Ada sedikit hal yang pasti, yaitu saya merasa memberi mereka nasihat dari sudut pandang seseorang yang peduli dengan konten, budaya, dan berita, namun juga berbicara dalam bahasa mereka dalam hal teknologi dan platform sosial. Mereka mengambilnya sebentar, tapi kemudian mereka pergi ke arah lain. Membangun komunitas yang sangat baik, membangun platform sosial yang sangat baik, membangun jaringan konten yang sangat baik di mana orang dapat berbagi konten satu sama lain dan mengonsumsi konten serta memiliki hal-hal menarik untuk dibicarakan, menurut saya ada peluang untuk melakukan itu. Dan mungkin, dalam beberapa hal, mereka adalah bisnis kecil. Kita mungkin hanya sepersepuluh dari ukuran YouTube. Jadi mungkin Anda benar bahwa kami tidak bisa mencapai ukuran YouTube 100 persen, tapi-

Neal gemetar saat memakai sepatu botnya.

Mungkin kita akan mendapatkan 10 persen sehingga dia masih bisa menguasai 90 persen pasar.

Pergantian jejaring sosial modern adalah pencipta. Itu adalah tema lain yang sering muncul dalam percakapan ini, bukan? Ada konten profesional, dan ada gagasan bahwa mungkin kami akan membayarnya. Para pembuat konten muncul dan meningkatkan ekonomi konten dengan jutaan cara berbeda.

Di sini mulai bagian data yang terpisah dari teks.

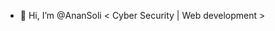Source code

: - 👋 Hi, I’m @AnanSoli
< Cyber Security | Web development >


<!---
AnanSoli/AnanSoli is a ✨ special ✨ repository because its `README.md` (this file) appears on your GitHub profile.
You can click the Preview link to take a look at your changes.
--->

BuzzFeed, dalam banyak hal, juga berada di garda depan dalam mengatasi masalah tersebut, dalam situasi tersebut. Video Mengapa Saya Meninggalkan BuzzFeed meluncurkan sejuta karier di YouTube. Anda baru saja menjual Hot Ones yang telah Anda beli dan kemudian Anda jual. Ada sesuatu tentang hubungan BuzzFeed dengan ekonomi kreator yang pada waktu berbeda sangat kaya dan bermanfaat, sangat, sangat rumit, dan bagi banyak orang, pada akhirnya, sangat beracun.

Apa yang Anda pelajari dari hal itu? Jika Anda ingin membangun jejaring sosial baru, bagaimana cara Anda mengajak pembuat konten baru? Dan pernahkah Anda bisa menyelamatkan hubungan pencipta yang Anda miliki di BuzzFeed?

Jika Anda memikirkan video BuzzFeed, sungguh luar biasa bagi tim yang ada di sana karena mereka memiliki semua kolaborator tersebut. Banyak dari mereka yang masuk sebagai pekerja magang atau rekanan. Try Guys datang lewat sana. Sekelompok talenta datang, hampir seperti pekerja magang yang mendapat beasiswa dan kemudian menjadi produser junior, dan kemudian meningkat.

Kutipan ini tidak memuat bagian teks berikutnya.